Когда я в последний раз была в Москве, там было мало иностранцев. Это был 1988 год, и мы брали с собой мыло и жвачку, чтобы обменивать у подъездов на эмалированные значки с Лениным. Теперь же мы летели «Британскими авиалиниями», а не «Аэрофлотом», самолеты были почти пустыми, а для большого европейского аэропорта в «Шереметьево» было неожиданно спокойно.
За четыре дня я почти не слышала нерусских голосов. Из Лондона в Москву лететь всего три часа, но, наверное, тем, кто хочет вырваться на пару дней, слишком утомительно проходить через сложную процедуру получения российской визы (назовите свой банк, укажите все поездки, которые вы предпринимали за последние десять лет и участвовали ли вы в вооруженном ополчении), или они не хотят видеть саму Москву.
Из трудного потрепанного города она превратилась в трудный и сверкающий город. От населения с пустыми авоськами, прихваченными на случай продуктовых очередей, до бесконечных улиц с недоступными магазинами Шанель/Тиффани/Прада. От бабушек, сидящих за столами в коридорах гостиниц, до металлодетекторов в любом холле и торговом центре.
Можно удивляться, как действенно русские чистят снег, пока не узнаешь, что они делают это, рассыпая химикаты, из-за которых у собак на лапах остаются ожоги. Красная площадь утратила свою спартанскую торжественность советского времени и превратилась в торговый центр с предметами показной роскоши. Еда, кажется, стала лучше, если вы любите суши и макарони.
Возвращение к основам
В Москве я была в качестве гостя Большого театра, который летом этого года будет выступать в Лондоне. Каждое утро меня приглашали на экзерсисы у станка, которые посещают все танцовщики, как премьеры и примы, так и участники кордебалета. Под звонкий аккомпанемент пожилые преподаватели отрабатывали их элементарные движения: первая позиция, вторая позиция, плие… И хотя они учат эти шаги с самого детства, ни один танцовщик не выполнял их в полножки, все слушали внимательно, смотрели на ноги наставника и кланялись при выходе из зала.
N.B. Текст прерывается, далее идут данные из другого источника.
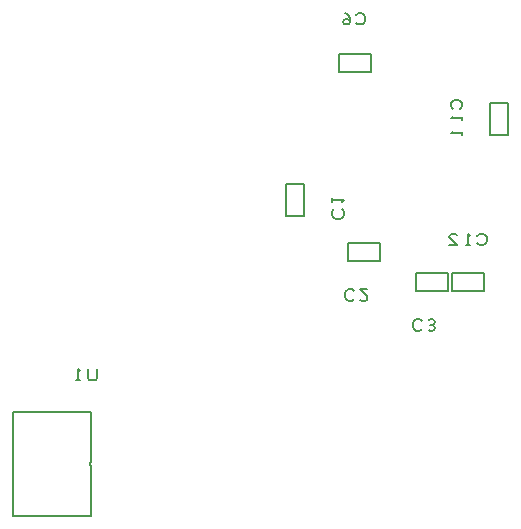
<source format=gbo>
G04 EasyPC Gerber Version 21.0.3 Build 4286 *
%FSLAX35Y35*%
%MOIN*%
%ADD16C,0.00500*%
X0Y0D02*
D02*
D16*
X291242Y84573D02*
X265258D01*
Y49927*
X291242*
Y66758*
X290750*
Y67742*
X291242*
Y84573*
X293211Y98729D02*
Y95917D01*
X292898Y95291*
X292273Y94979*
X291023*
X290398Y95291*
X290085Y95917*
Y98729*
X287585Y94979D02*
X286335D01*
X286961D02*
Y98729D01*
X287585Y98104*
X356281Y149919D02*
Y160581D01*
X362219*
Y149919*
X356281*
X372281Y152044D02*
X371969Y151732D01*
X371656Y151107*
Y150169*
X371969Y149544*
X372281Y149232*
X372906Y148919*
X374156*
X374781Y149232*
X375094Y149544*
X375406Y150169*
Y151107*
X375094Y151732*
X374781Y152044*
X371656Y154544D02*
Y155794D01*
Y155169D02*
X375406D01*
X374781Y154544*
X378993Y124719D02*
X378681Y125031D01*
X378056Y125344*
X377118*
X376493Y125031*
X376181Y124719*
X375868Y124094*
Y122844*
X376181Y122219*
X376493Y121906*
X377118Y121594*
X378056*
X378681Y121906*
X378993Y122219*
X383368Y125344D02*
X380868D01*
X383056Y123156*
X383368Y122531*
X383056Y121906*
X382431Y121594*
X381493*
X380868Y121906*
X376868Y140719D02*
X387530D01*
Y134781*
X376868*
Y140719*
X379456Y214281D02*
X379768Y213969D01*
X380393Y213656*
X381331*
X381956Y213969*
X382268Y214281*
X382581Y214906*
Y216156*
X382268Y216781*
X381956Y217094*
X381331Y217406*
X380393*
X379768Y217094*
X379456Y216781*
X377581Y214594D02*
X377268Y215219D01*
X376643Y215531*
X376018*
X375393Y215219*
X375081Y214594*
X375393Y213969*
X376018Y213656*
X376643*
X377268Y213969*
X377581Y214594*
Y215531*
X377268Y216469*
X376643Y217094*
X376018Y217406*
X384581Y197781D02*
X373919D01*
Y203719*
X384581*
Y197781*
X401544Y114719D02*
X401232Y115031D01*
X400607Y115344*
X399669*
X399044Y115031*
X398732Y114719*
X398419Y114094*
Y112844*
X398732Y112219*
X399044Y111906*
X399669Y111594*
X400607*
X401232Y111906*
X401544Y112219*
X403732Y115031D02*
X404357Y115344D01*
X404982*
X405607Y115031*
X405919Y114406*
X405607Y113781*
X404982Y113469*
X404357*
X404982D02*
X405607Y113156D01*
X405919Y112531*
X405607Y111906*
X404982Y111594*
X404357*
X403732Y111906*
X399419Y130719D02*
X410081D01*
Y124781*
X399419*
Y130719*
X414219Y185456D02*
X414531Y185768D01*
X414844Y186393*
Y187331*
X414531Y187956*
X414219Y188268*
X413594Y188581*
X412344*
X411719Y188268*
X411406Y187956*
X411094Y187331*
Y186393*
X411406Y185768*
X411719Y185456*
X414844Y182956D02*
Y181706D01*
Y182331D02*
X411094D01*
X411719Y182956*
X414844Y177956D02*
Y176706D01*
Y177331D02*
X411094D01*
X411719Y177956*
X422081Y124781D02*
X411419D01*
Y130719*
X422081*
Y124781*
X419956Y140781D02*
X420268Y140469D01*
X420893Y140156*
X421831*
X422456Y140469*
X422768Y140781*
X423081Y141406*
Y142656*
X422768Y143281*
X422456Y143594*
X421831Y143906*
X420893*
X420268Y143594*
X419956Y143281*
X417456Y140156D02*
X416206D01*
X416831D02*
Y143906D01*
X417456Y143281*
X410581Y140156D02*
X413081D01*
X410893Y142344*
X410581Y142969*
X410893Y143594*
X411518Y143906*
X412456*
X413081Y143594*
X430219Y187581D02*
Y176919D01*
X424281*
Y187581*
X430219*
X0Y0D02*
M02*

</source>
Меня одновременно растрогала демократичность этого занятия, и смирение необходимости вновь возвращаться каждый день к основам своего ремесла. Как если бы шеф-повар начинал день с варки яйца, художник — с изображения идеального круга, а журналист — с чего? Возможно, с репортажа о местной выставке цветов с прилежанием, точностью и колоритом.
Закрытое сознание
Но женщина, размахивавшая пластиковыми подносами, была недовольна: «Пакет на молнии должен быть застегнут полностью». Я подчеркнула, что он почти закрыт, и из него торчит только носик от сыворотки для волос «Джон Фрида». «Пакет должен быть застегнут полностью», — повторила она. И так в течение пяти минут, задерживая очередь, я пыталась застегнуть пластиковую молнию. Чего я не спросила, опасаясь, как бы она не надела свои резиновые перчатки, так это «почему?» Почему молния должна быть застегнута полностью? Как это обезопасит мой полет от угрозы терроризма? Или дело просто в том, что, раздуваясь от своей незначительной власти, она просто тосковала по своему призванию советской бабушки?
Привередливые в еде кошки
Почти такой же ужас вызвала у меня своей строгостью дама из приюта для кошек, посетившая мой дом с целью проверки, подходит ли моя кандидатура для того, чтобы приютить бродячее животное. Эта встреча была чем-то средним между собеседованием на работу и первым свиданием. Нервничая перед ее приходом, я недоумевала, как лучше преподнести свою страсть к кошкам. Возвести алтарь из фотографий, посвященный нашему почившему мышелову?
Когда кошачья дама спросила меня, чем я его кормила, я ответила: «А, „Вискасом"», считая, что она будет рада, что я, в отличие от моего мужа, не покупала дешевого корма неизвестных марок. Но «Вискас», несмотря на то, что наш кот прожил 15 лет, не питаясь почти ничем, кроме него, оказался недостаточно питательным. Мы должны инвестировать, сказала она, в дорогой кошачий корм. Я спросила, сколько у нее кошек: «Сейчас только три, — ответила она. — Из-за мужа. До того, как я вышла замуж, у меня было десять».
Я до сих пор не уверена, что прошла испытание.